COVID-19 and everything that’s been going on this year has really highlighted the importance of having something in place that’s flexible to take care of you and your spouse and your family, both during lifetime and after one’s death. For people who are aged 60 to 65 and older, it is recommended that they consider a revocable trust based plan. For those of you who aren’t familiar with a revocable trust, sometimes it’s referred to as a management trust or a living trust. It’s the same thing.
It is a trust structure that you or you and your spouse create during your lifetime. You put property in there and you can put it all at once. You can put some now and put more in later; it’s fully amendable and fully revocable. It’s tax neutral in that you don’t get any tax benefit, but it doesn’t hurt you either. You just continue to file your 1040 and report everything that’s in the trust on your 1040, but the revocable trust structure starts off where perhaps you and your spouse are co-trustees and you keep living your life. The goal is to set it up and forget about it. However, if down the road, one spouse starts to lose capacity, or if they have to go into the hospital unexpectedly or something like that, the other spouse can continue to run things easily. They just become sole trustee; they can go to the bank because the accounts are held in the name of the trust. If for some reason they need to sell the house, that’s no problem because the house is held in the name of the trust, and they’re able to act as trustee for both spouses, which ensures a smooth transition. And if something happened to both spouses, that’s where a successor trustee who you name (corporate trustee, a child or some trusted family member) can step in. There’s no locking of bank accounts upon death or anything like that because everything’s held in that trust for your benefit. And whoever is going to take care of you that you choose is named as the successor and can step in.
It is important to recognize that estate planning is more than just the documents. If you want documents, legal zoom can give you documents. I’m not going to say how good the documents are going to be, but the reason you want to go and work with an attorney and work with a wealth manager and have a team in place is that so that you have a support system that if something does happen – people are there to say, this is what so and so wanted. Build that team now, while you have capacity, while you know what’s going on. If you never lose capacity, which is hopefully the case, then you’ll just stay as trustee until the day you pass away peacefully in your sleep. There’s no downside to having this kind of trust structure.
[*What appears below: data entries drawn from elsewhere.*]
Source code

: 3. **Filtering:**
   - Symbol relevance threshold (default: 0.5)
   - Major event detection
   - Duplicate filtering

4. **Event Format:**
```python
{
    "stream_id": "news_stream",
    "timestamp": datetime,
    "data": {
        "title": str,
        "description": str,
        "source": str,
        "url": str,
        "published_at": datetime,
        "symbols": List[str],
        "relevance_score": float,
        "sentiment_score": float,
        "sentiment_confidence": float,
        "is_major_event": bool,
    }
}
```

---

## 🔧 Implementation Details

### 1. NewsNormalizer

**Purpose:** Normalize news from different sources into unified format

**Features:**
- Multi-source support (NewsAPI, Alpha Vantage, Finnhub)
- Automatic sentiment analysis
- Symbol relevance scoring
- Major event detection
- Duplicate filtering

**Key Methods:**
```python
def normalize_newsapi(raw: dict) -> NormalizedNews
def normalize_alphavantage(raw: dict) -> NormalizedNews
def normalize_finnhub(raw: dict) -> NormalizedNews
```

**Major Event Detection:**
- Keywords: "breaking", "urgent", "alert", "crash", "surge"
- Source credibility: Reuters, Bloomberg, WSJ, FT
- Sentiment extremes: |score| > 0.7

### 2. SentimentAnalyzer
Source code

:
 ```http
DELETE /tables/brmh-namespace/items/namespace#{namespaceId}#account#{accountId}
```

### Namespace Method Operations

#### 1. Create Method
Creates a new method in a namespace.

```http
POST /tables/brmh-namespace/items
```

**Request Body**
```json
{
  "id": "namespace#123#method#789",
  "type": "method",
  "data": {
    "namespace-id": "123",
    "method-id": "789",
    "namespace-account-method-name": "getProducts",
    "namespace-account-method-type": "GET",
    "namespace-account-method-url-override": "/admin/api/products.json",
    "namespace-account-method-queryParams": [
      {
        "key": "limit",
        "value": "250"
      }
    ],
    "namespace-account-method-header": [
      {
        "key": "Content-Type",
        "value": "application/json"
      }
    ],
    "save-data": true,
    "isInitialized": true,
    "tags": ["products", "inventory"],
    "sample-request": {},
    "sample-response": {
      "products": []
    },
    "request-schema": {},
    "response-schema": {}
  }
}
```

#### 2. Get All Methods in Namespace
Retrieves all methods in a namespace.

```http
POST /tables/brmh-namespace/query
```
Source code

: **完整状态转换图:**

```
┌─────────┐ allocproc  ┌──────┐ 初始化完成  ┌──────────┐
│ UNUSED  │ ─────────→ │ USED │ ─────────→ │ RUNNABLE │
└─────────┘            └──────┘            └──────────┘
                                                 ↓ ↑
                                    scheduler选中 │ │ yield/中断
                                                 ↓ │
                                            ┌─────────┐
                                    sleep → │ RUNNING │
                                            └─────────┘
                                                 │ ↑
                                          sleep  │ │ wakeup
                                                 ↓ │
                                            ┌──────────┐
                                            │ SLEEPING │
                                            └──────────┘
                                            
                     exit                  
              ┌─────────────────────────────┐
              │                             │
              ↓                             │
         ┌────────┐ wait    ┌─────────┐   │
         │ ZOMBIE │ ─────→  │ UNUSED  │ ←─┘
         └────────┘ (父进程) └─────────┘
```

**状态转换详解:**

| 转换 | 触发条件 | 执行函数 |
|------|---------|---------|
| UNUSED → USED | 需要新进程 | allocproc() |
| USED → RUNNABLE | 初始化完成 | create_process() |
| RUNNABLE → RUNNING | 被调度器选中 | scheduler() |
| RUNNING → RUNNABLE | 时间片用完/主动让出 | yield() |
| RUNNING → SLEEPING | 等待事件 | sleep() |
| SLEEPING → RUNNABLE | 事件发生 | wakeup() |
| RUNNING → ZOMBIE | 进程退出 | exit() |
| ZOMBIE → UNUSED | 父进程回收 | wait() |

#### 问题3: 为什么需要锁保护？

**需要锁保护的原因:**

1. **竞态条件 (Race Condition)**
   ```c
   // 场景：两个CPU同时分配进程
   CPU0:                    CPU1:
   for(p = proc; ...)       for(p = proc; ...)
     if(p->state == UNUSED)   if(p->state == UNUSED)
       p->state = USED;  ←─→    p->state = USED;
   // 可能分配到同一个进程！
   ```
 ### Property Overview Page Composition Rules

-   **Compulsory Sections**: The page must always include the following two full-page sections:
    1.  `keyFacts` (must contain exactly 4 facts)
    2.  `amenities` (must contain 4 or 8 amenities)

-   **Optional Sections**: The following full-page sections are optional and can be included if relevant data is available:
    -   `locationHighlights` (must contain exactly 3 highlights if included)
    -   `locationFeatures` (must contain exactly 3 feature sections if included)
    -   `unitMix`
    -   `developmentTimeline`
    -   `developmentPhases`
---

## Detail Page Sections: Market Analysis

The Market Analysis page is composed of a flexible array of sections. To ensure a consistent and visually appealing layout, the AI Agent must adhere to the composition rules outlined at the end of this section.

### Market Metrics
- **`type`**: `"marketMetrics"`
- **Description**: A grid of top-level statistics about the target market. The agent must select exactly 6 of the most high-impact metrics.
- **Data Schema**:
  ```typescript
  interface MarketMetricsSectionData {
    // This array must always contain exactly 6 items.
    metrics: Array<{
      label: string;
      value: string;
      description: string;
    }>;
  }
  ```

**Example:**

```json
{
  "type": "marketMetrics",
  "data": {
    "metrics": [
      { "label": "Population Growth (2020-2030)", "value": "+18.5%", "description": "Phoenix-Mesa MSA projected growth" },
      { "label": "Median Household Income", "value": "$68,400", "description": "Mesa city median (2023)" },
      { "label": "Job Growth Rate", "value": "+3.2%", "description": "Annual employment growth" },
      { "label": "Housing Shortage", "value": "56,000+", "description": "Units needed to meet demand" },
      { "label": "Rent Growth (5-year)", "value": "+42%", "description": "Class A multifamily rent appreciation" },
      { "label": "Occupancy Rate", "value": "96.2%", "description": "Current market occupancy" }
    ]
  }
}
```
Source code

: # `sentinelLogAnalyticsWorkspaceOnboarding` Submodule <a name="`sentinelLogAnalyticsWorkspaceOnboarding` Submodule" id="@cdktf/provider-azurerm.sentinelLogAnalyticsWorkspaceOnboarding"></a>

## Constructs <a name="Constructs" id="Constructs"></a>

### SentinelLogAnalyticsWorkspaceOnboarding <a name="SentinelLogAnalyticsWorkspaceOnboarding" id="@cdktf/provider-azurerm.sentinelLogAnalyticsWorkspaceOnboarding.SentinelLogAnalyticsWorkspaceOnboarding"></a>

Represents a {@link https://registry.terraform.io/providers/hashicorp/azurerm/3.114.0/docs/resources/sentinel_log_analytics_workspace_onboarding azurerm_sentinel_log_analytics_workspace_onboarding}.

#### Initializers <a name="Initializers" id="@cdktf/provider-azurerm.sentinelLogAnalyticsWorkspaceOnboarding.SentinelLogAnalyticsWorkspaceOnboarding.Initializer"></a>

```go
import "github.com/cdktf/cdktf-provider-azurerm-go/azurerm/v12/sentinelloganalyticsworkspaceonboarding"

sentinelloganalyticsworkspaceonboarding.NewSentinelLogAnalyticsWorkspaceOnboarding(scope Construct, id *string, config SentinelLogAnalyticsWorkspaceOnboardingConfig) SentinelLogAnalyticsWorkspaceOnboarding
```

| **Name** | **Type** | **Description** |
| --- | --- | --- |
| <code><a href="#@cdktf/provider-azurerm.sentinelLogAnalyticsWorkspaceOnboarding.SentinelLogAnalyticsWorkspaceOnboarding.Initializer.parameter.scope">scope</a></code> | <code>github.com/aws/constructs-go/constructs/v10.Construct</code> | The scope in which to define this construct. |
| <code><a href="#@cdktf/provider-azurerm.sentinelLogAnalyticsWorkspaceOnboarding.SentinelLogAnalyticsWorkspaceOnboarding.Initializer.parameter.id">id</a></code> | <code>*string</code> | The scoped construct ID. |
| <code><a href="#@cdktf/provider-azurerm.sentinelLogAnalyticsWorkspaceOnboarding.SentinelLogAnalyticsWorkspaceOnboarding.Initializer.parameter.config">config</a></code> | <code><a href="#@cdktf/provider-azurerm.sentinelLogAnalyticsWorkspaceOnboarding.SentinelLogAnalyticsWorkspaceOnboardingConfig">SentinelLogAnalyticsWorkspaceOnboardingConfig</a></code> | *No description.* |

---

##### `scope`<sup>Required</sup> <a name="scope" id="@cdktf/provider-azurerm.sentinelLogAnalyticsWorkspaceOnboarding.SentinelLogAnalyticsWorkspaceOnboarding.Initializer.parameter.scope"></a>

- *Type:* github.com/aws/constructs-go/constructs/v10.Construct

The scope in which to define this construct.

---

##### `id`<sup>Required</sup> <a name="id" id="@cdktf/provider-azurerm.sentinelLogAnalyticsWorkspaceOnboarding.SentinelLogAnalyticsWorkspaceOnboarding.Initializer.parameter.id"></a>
In fact, everything’s held in the trust, then you can avoid probate, so that’s another benefit.
Everything that’s been happening with the pandemic has highlighted even more, how we need documents. It’s important that you have documents that are flexible, that can move and adjust as you do, as your life does, as the tax laws change. And, and to just make things easier for you going forward. And that applies to everyone regardless of the size of your estate.